Ноготь на пальце не должен быть длинным. Длинный ноготь будет  осложнять работу. Но не должен быть он и слишком подрезанным, затупленным. Затупленный короткий ноготь не сможет должным образом помогать подушечке  пальца. Предок всякий раз, прежде чем  браться за изображение мелких фигурок  людей, птиц и цветов, заострял нужные для письма ногти. После исполнения нескольких работ этого типа ногти  притуплялись, и он переходил на пейзаж методом «тушевого расплеска», либо на ширмы, экраны и крупноформатные  картины, где он изображал людей, драконов и тигров. Еще до того, как  ноготь затупится, он маленькими точками  намечал глаза, подушечкой пальца писал  глаз, а ногтем — глазницу (глазную  впадину), либо подушечкой — глаз, а  ногтем — ресницы. Первыми же положенными  точками достигалась полная передача души.
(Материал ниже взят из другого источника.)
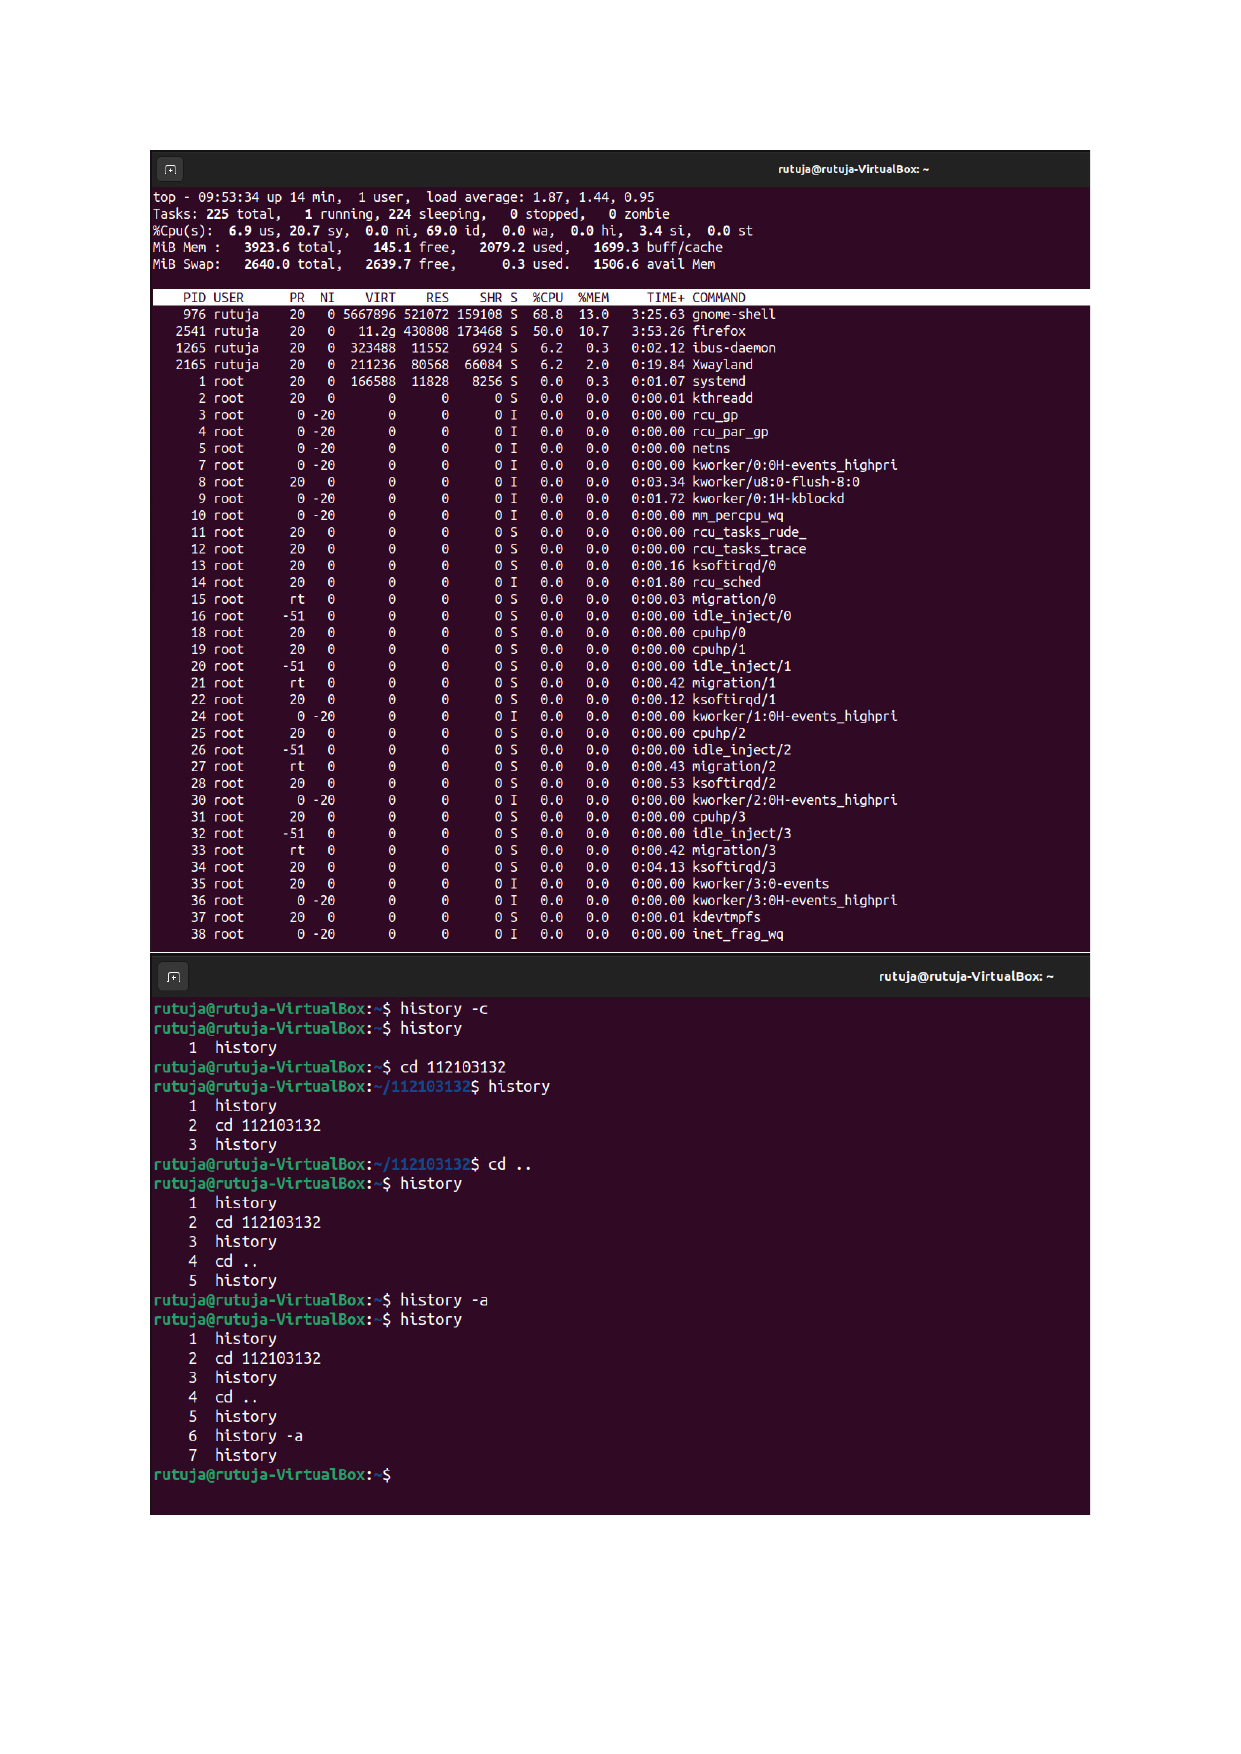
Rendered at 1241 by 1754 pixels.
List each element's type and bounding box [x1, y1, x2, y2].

picture [150, 150, 1091, 952]
picture [150, 953, 1091, 1515]
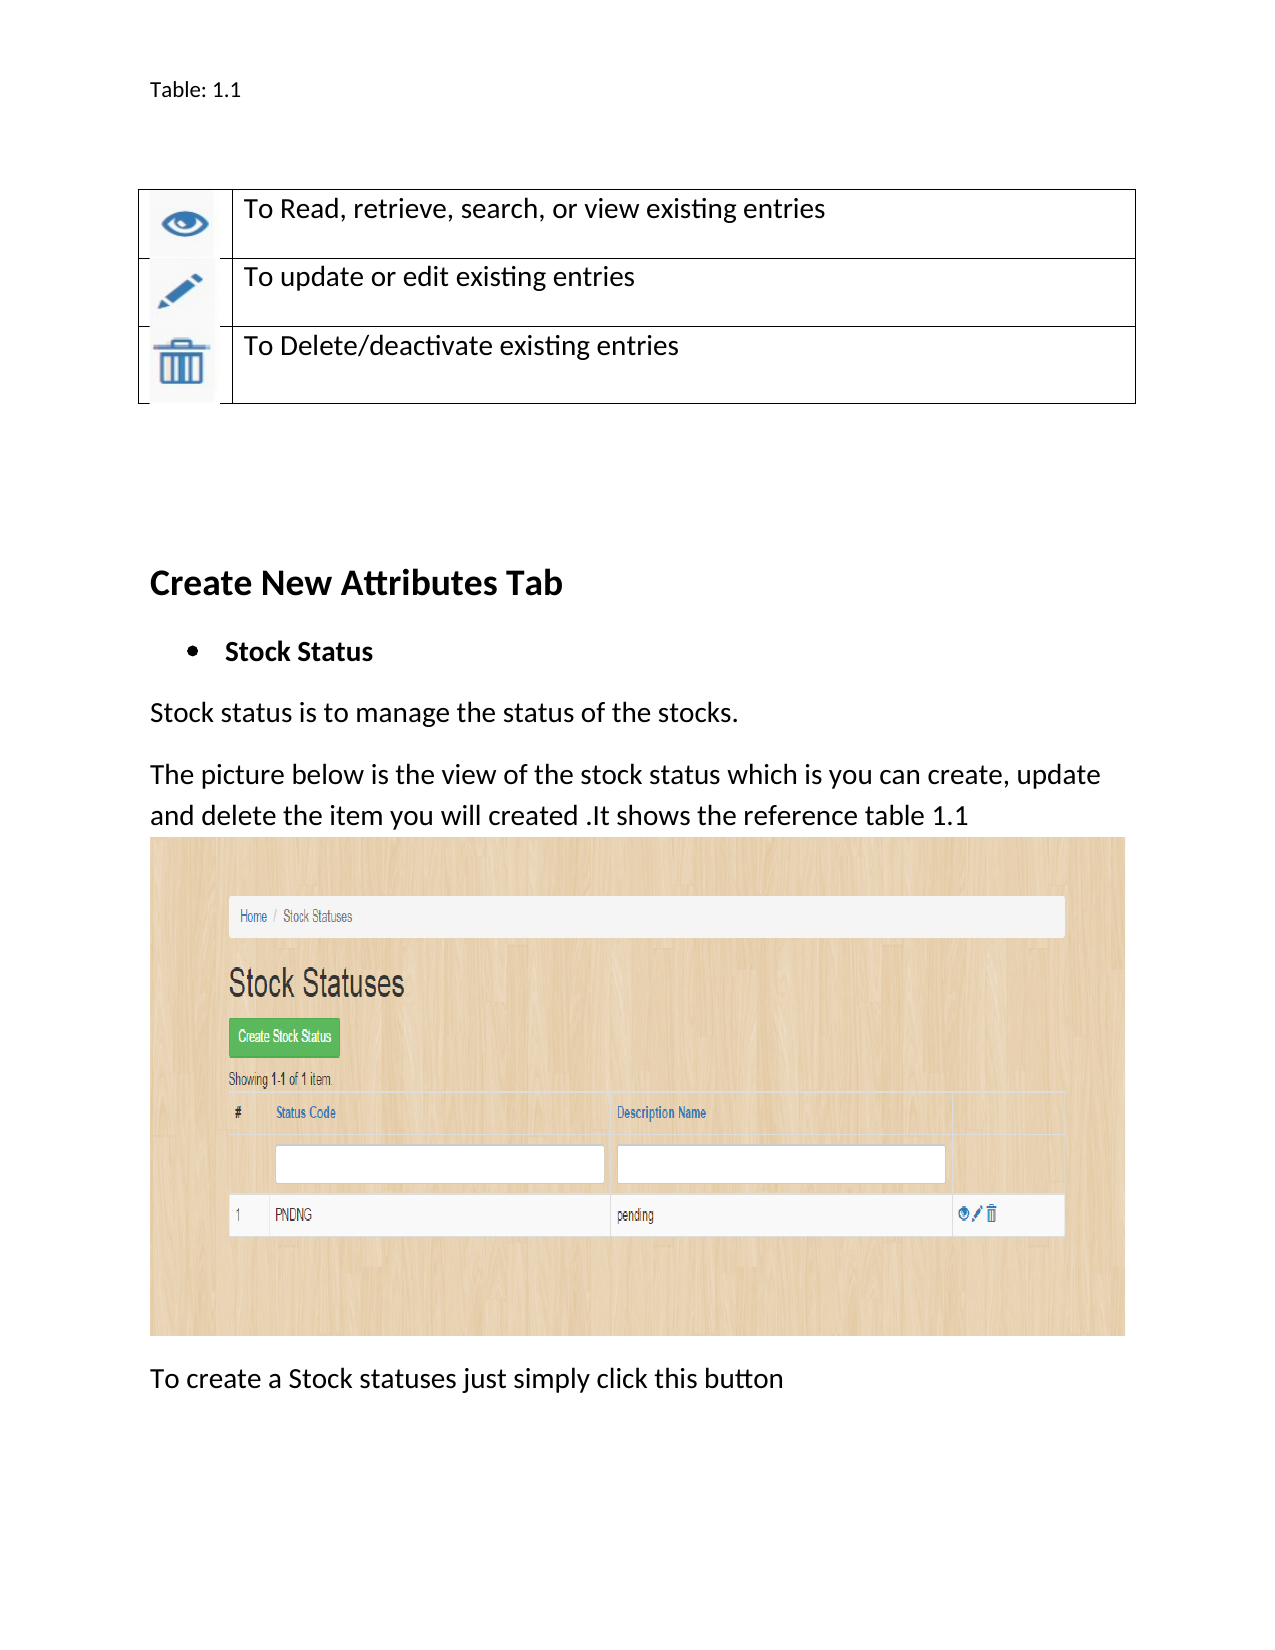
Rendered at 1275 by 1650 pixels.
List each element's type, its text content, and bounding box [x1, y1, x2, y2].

picture [150, 837, 1125, 1336]
text Stock status is to manage the status of the stocks. [150, 694, 1125, 730]
text To create a Stock statuses just simply click this button [150, 1361, 1125, 1396]
text The picture below is the view of the stock status which is you can create, update and delete the item you will created .It shows the reference table 1.1 [150, 756, 1125, 837]
text Create New Attributes Tab [150, 559, 1125, 605]
list Stock Status [187, 633, 1125, 668]
picture [149, 190, 220, 404]
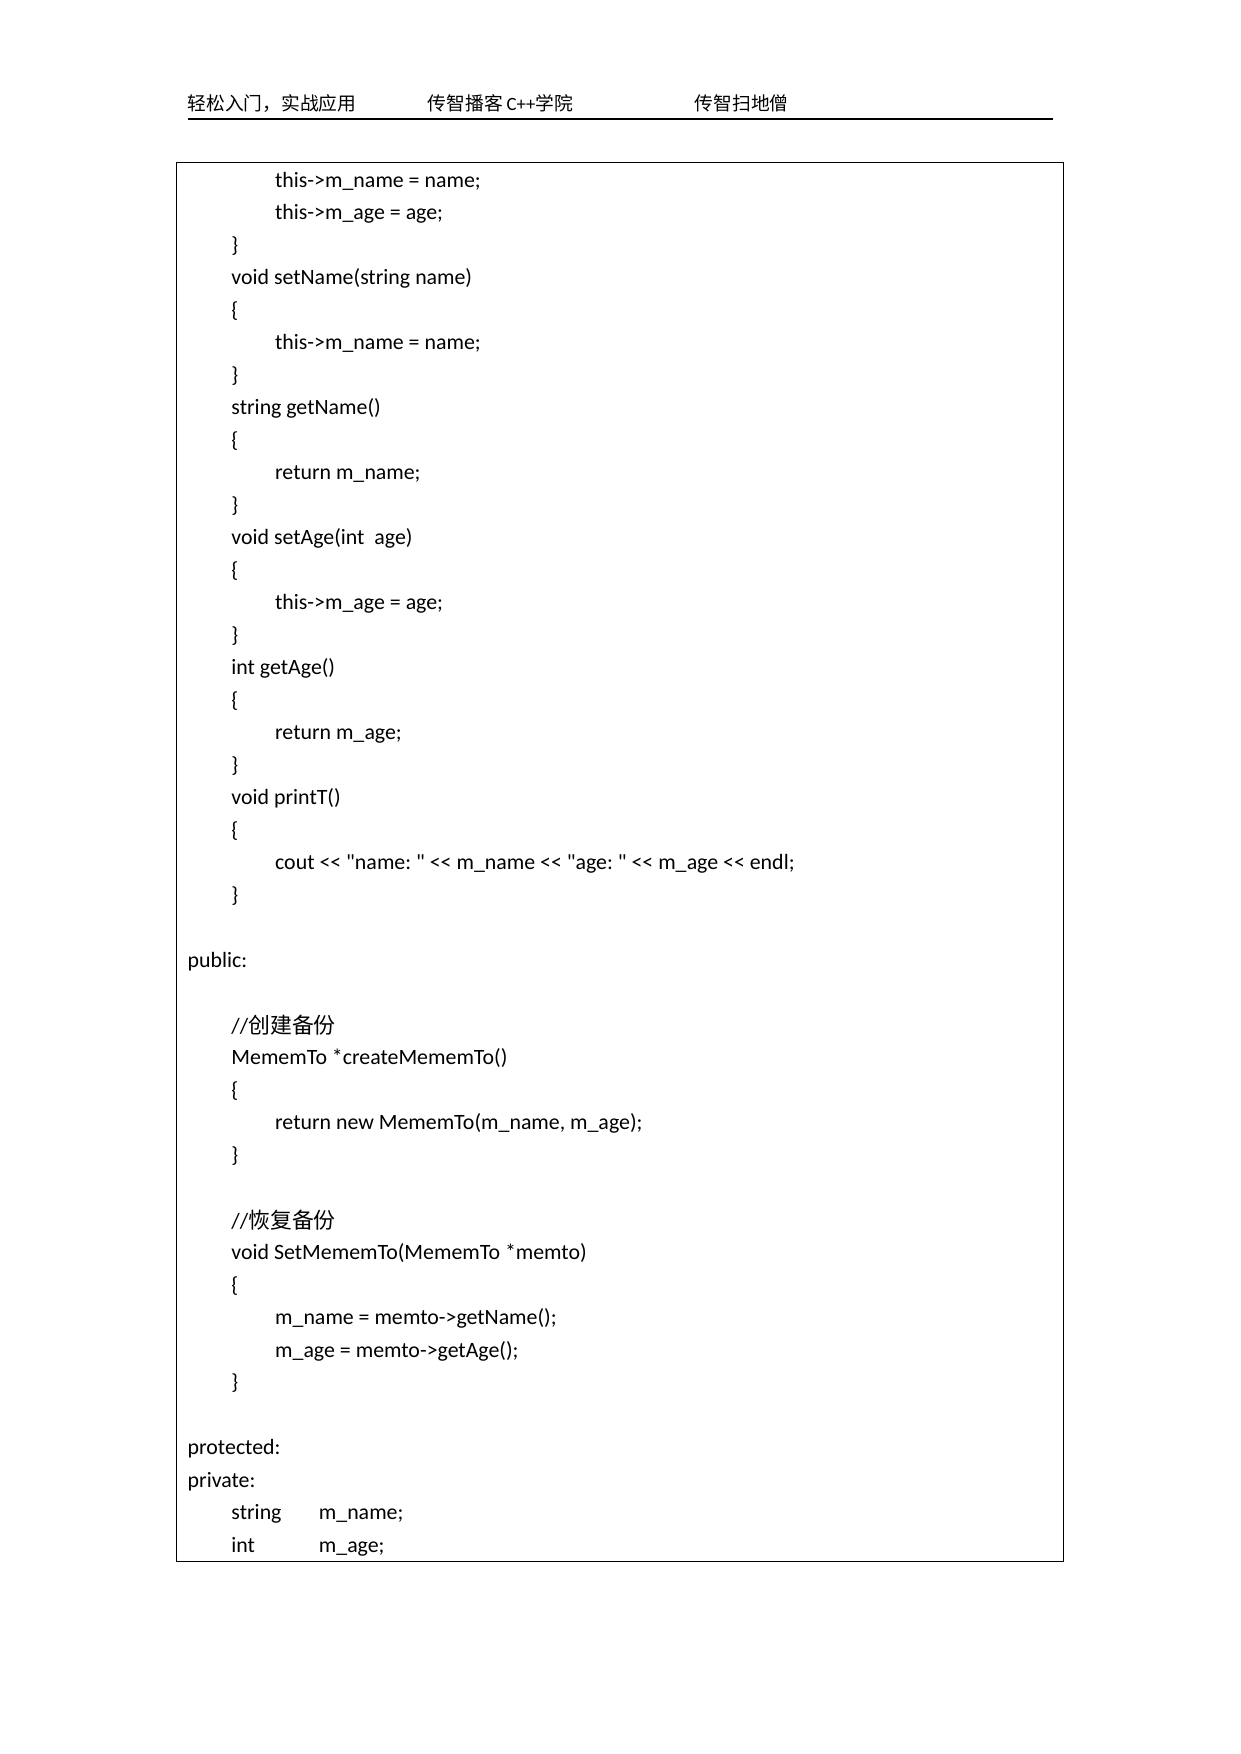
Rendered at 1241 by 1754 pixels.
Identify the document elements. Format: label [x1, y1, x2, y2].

После глаз писался нос, затем  рот. Эта последовательность — глаза-нос-рот  — напоминала процесс работы литератора, где «зачин» должен найти отклик в «развитии темы». Точно так же, как в литературном произведении, каждая фраза вытекает из предшествующей, каждый штрих в живописи и каллиграфии находит отклик в последующем и благодаря этому при всей строгости соблюдения правил письма при этом не возникает чувства омертвелости, штампованности приемов. Именно этим объясняется тот факт, что «в море стихотворных произведений нет повторов, а в мириадах каллиграфических работ не встретишь одинаковых знаков». Точно также и в живописи пальцем Предка нет ни одного одинакового лица. Нередко на картинах Предка встречается такая печать: «Передача души, изображение портретного облика пополам между ногтем и подушечкой пальца».

 

Иногда в живописи главное  — «простота, опресненность», в другой раз — «тщательность, игра красок», порою — «основательность, крепость», а в иных случаях — «необычайность», как, например, в работах Бада шаньжэня. Что до живописи пальцем досточтимого Предка, то в ней — «чистота и  необычайность, плотность и разреженность, опресненность» и при этом «звучание  духа» (шэньвэй) выходят за пределы  работы тушью.